Traywick is trying to turn his passion to improve children’s health into a television show on Oprah Winfrey’s cable channel.
He is one of more than 3,000 people who have submitted video entries to Winfrey’s “Your Own Show” contest.
“It’s not about me,” Traywick said. “I will be on TV if it means I can get some attention on this pediatric obesity issue.”

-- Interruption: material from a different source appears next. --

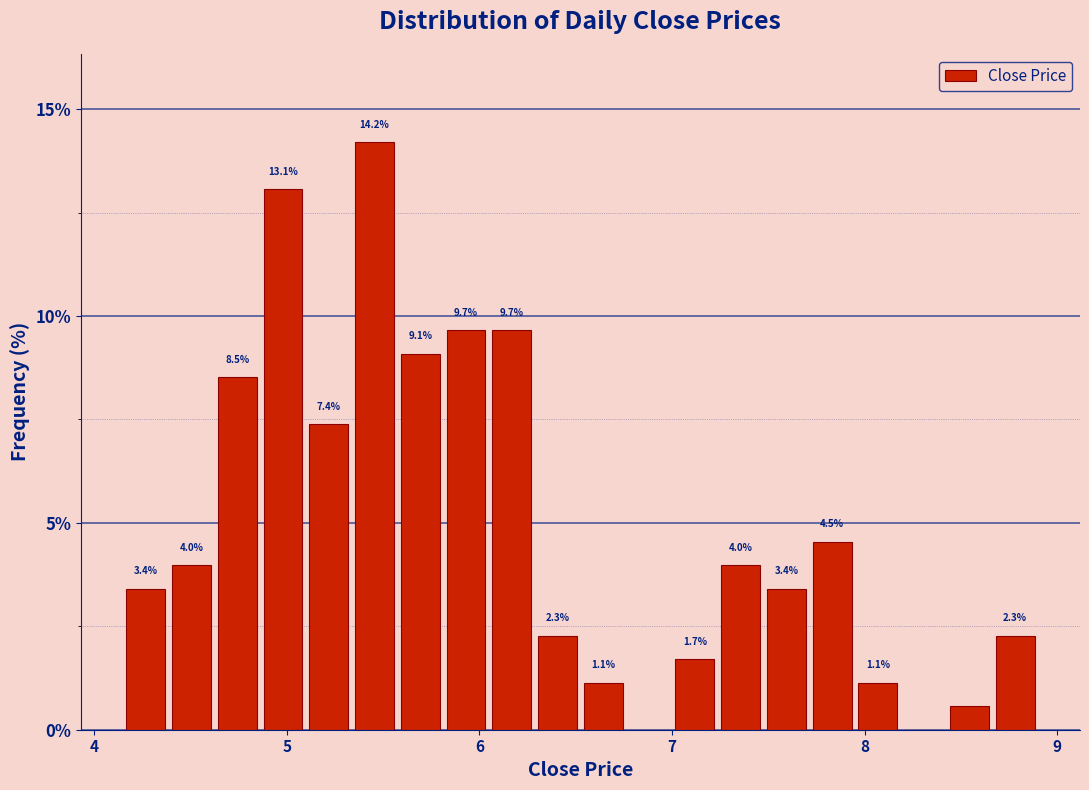

Around what value on the x-axis is the tallest bar? Give the approximate position of its centre, as read against the axis.

5.5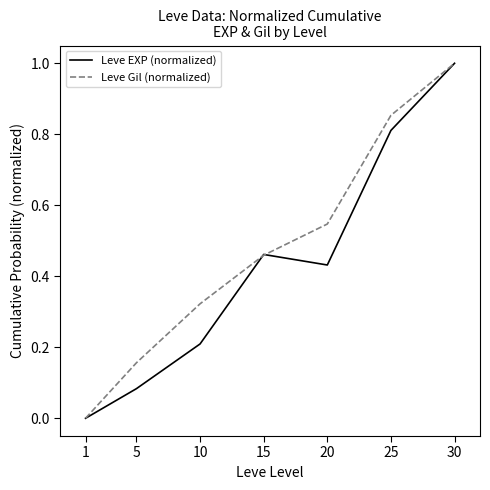

How many interior local valleys does the Leve EXP (normalized) series have?

1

Traywick, 38, is a licensed-practical nurse who is studying for his registered-nurse degree and works in human resources at Billings Clinic.
He left Hollywood more than a decade ago after playing roles on several sitcoms and television commercials and in the “X-Files” movie.
“It sounds like a cliché, but I was morally bankrupt,” he said.
He went into health care thinking he could help people, and, as a former overweight child, he became particularly interested in childhood obesity.
Some 20 percent of U.S. children are obese, according to the Centers for Disease Control and Prevention. The childhood obesity rate has tripled since 1980.
“Nothing is working” to reverse the trend, Traywick said. “Is it my fault because I don’t really want to be bothered? Because I want to work my 9 to 5 job? I love my life right now. I love going home and playing with my puppy and my three kids.”
“But what could I do if I gave it every ounce of my energy?”
That’s what he thinks hosting a show on Winfrey’s channel would entail, and he has the skills to do it.
“Joey is multitalented,” said Anne Gauer, a video producer at Spotlight Productions in Billings. “He can sing. He can dance. He can motivate people. He’s good in front of a crowd.”
“The best thing about Joey is he really has heart,” Gauer said. “He really believes in what he’s doing. I really believe he’s the kind of person who can change the world. It might be one person at a time, but he cares.”
Traywick stands out because his concern for others is genuine, said Scott Lillie, of Creative Leadership Group in Billings. And he is hilarious.
“He is the consummate improvisationalist,” Lillie said. “He reacts so well on the fly. His ability to not be scripted in anything in life is really what makes him special.”
Traywick believes he was meant to use his abilities to help others, not himself.
“Those talents weren’t for me to have a house on the hill,” he said. “God gave them to me to inspire people to feel better. That’s why I can sing and be funny and goof off.”
Winfrey, who announced last year that she would quit “The Oprah Winfrey Show” after 25 years, will launch her television network in January.
The winner of the “Your Own Show” contest will host one of dozens of programs expected to air on the 24-hour channel.